DIRECTION A:
Answer these questions about the text on liturgy and prayer:
(i) In the liturgy, we pray as members of what?
(ii) What does liturgical prayer derive from private devotion?
(iii) Which two characters does the third endnote name for their line of action?

TEXT:
We are, however, not only individuals, but members of a community as well; we are not merely transitory, but something of us belongs to eternity, and the liturgy takes these elements in us into account. In the liturgy we pray as members of the Church; by it we rise to the sphere which transcends the individual order and is therefore accessible to people of every condition, time, and place. For this order of things the style of the liturgy--vital, clear, and universally comprehensible--is the only possible one. The reason for this is that any other type of prayer, based upon one particular set of hypotheses or requirements, would undoubtedly prove a totally unsuitable form for a content of different origin. Only a system of life and thought which is truly Catholic--that is to say, actual and universal--is capable of being universally adopted, without violence to the individual. Yet there is still  an element of sacrifice involved in such adoption. Each one is bound to strive within himself, and to rise superior to self. Yet in so doing he is not swallowed up by, and lost in, the majority; on the contrary, he becomes more independent, rich, and versatile.

Both methods of prayer must co-operate. They stand together in a vital and reciprocal relationship. The one derives its light and fruitfulness from the other. In the liturgy the soul learns to move about the wider and more spacious spiritual world. It assimilates--if the comparison is permissible--that freedom and dignified restraint which in human intercourse is acquired by the man who frequents good society, and who limits his self-indulgence by the discipline of time-honored social usage; the soul expands and develops in that width of feeling and clearness of form which together constitute the liturgy, just as it does through familiarity and communion with great works of art. In a word, the soul acquires, in the liturgy, the "grand manner" of the spiritual life--and that is a thing that cannot be too highly prized. On the other hand, as the Church herself reminds us--and the example of the Orders who live by the liturgy is a proof of this--side by side with the liturgy there must continue to exist that private devotion which provides for the personal requirements of the individual, and to which the soul surrenders itself according to its particular circumstances. From the latter liturgical prayer in its turn derives warmth and local color.

If private devotion were non-existent, and if the liturgy were the final and exclusive form of spiritual exercise, that exercise might easily degenerate into a frigid formula; but if the liturgy were nonexistent--well, our daily observations amply show what would be the consequences, and how fatally they would take effect.

ENDNOTES
1. The essence of genius, of the man of genius (e.g., of the Saint), and of the really great work or deed consists in this, that it is immeasurably original and yet is still universally applicable to human life.

2. Cf. the inner life in Ibsen's plays, for instance, with that of Sophoclean tragedy, the "Ghosts," perhaps, with "Oedipus."

3. Cf. the line of action adopted by, e.g., Hedda Gabler and Antigone.

4. Such is the origin of social deportment and of court usage.

5. Such is the origin of symbols--social, state, religious and otherwise.

6. It is this which differentiates various classical periods from the classical age.

7. As, for instance, in the beginning of the Gospel of St. John.

8. Even if here, as in the whole range of spiritual things, the Church is our guide. But she is so in a different manner than where the liturgy is concerned.

EXTRACTED DATA:
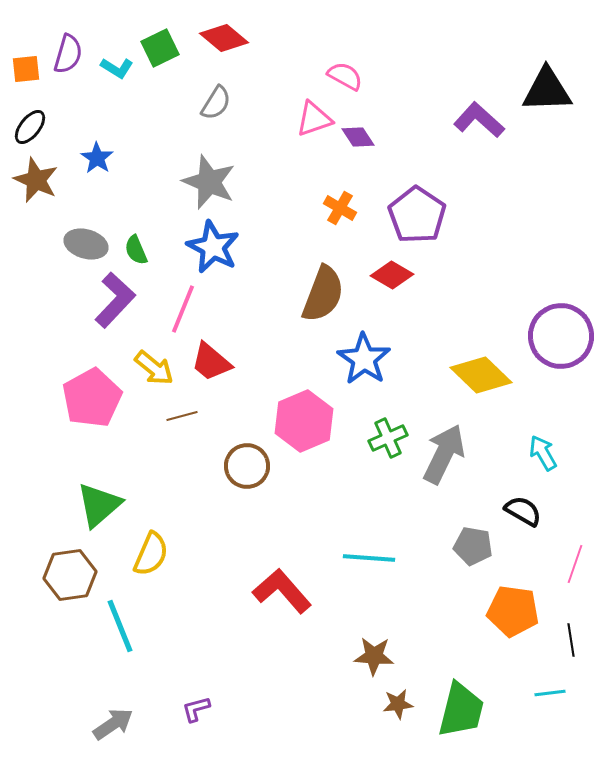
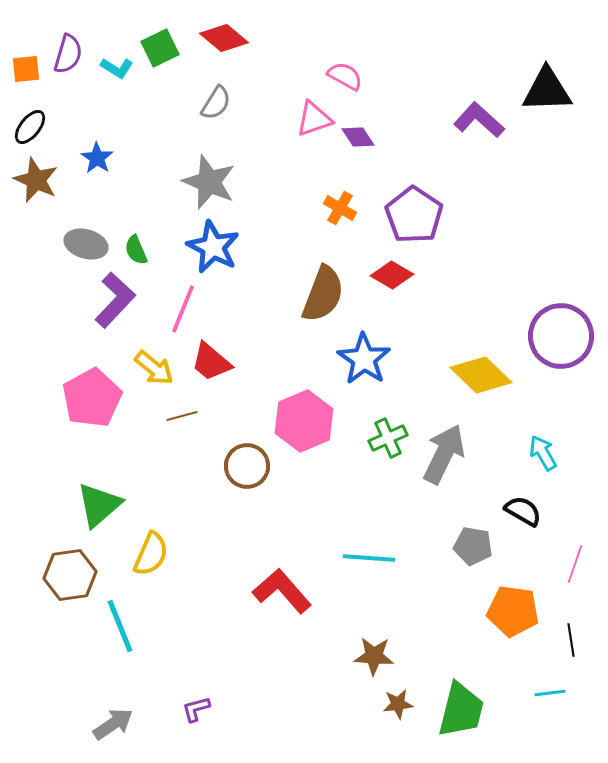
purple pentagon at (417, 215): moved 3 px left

* * *

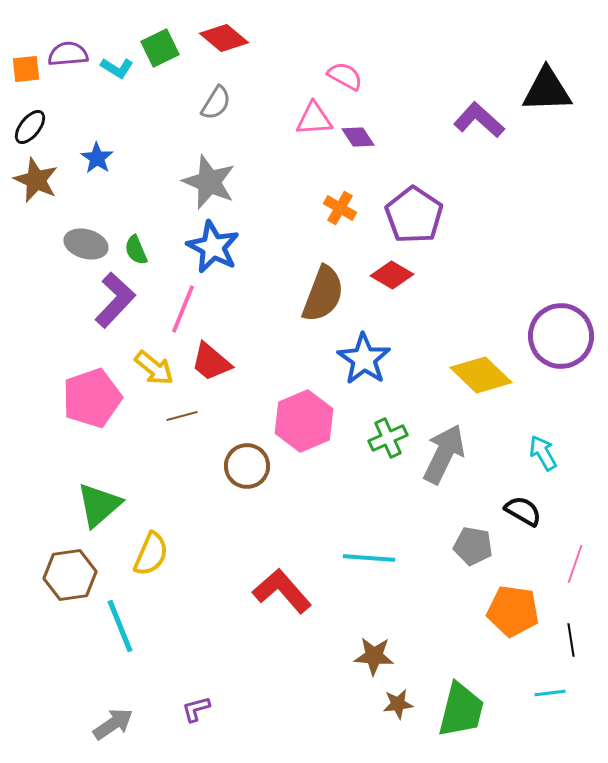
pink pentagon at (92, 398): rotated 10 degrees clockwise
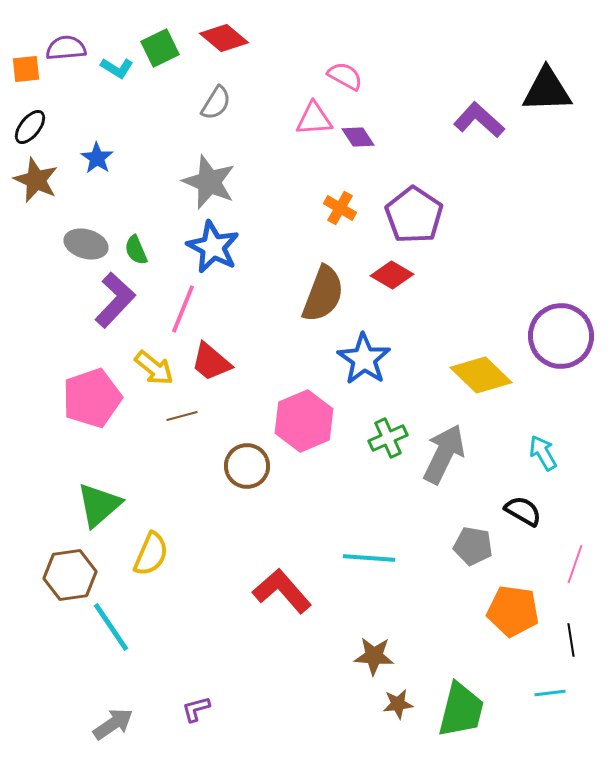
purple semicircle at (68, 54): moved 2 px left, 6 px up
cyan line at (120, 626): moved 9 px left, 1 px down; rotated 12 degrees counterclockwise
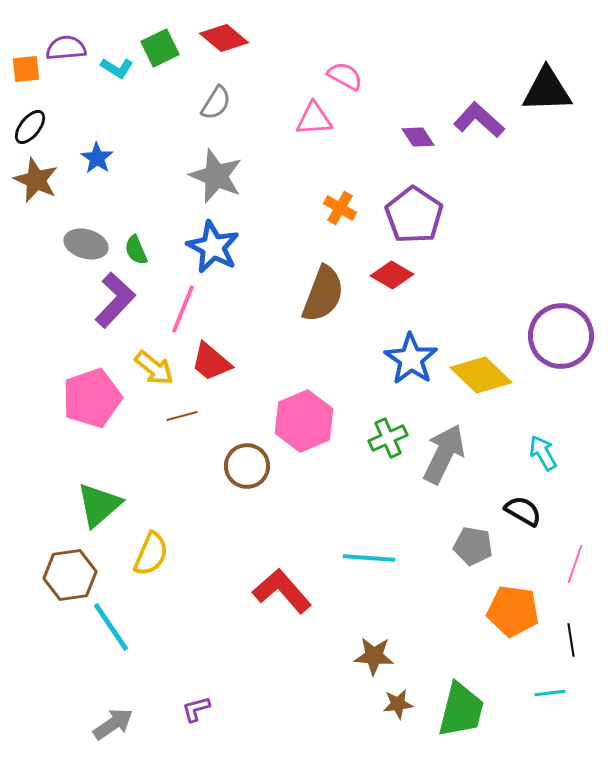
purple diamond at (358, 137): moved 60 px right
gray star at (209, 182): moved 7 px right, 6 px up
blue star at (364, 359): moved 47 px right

DIRECTION B: Return the stretch of the entries from the line that contains "purple semicircle at" through the line that contains "blue star at (364, 359): moved 47 px right", both ends included, copying each line unchanged. Leave the pictures out of your answer.

EXPECTED ANSWER A:
(i) The Church.
(ii) Warmth and local color.
(iii) Hedda Gabler and Antigone.

EXPECTED ANSWER B:
purple semicircle at (68, 54): moved 2 px left, 6 px up
cyan line at (120, 626): moved 9 px left, 1 px down; rotated 12 degrees counterclockwise
purple diamond at (358, 137): moved 60 px right
gray star at (209, 182): moved 7 px right, 6 px up
blue star at (364, 359): moved 47 px right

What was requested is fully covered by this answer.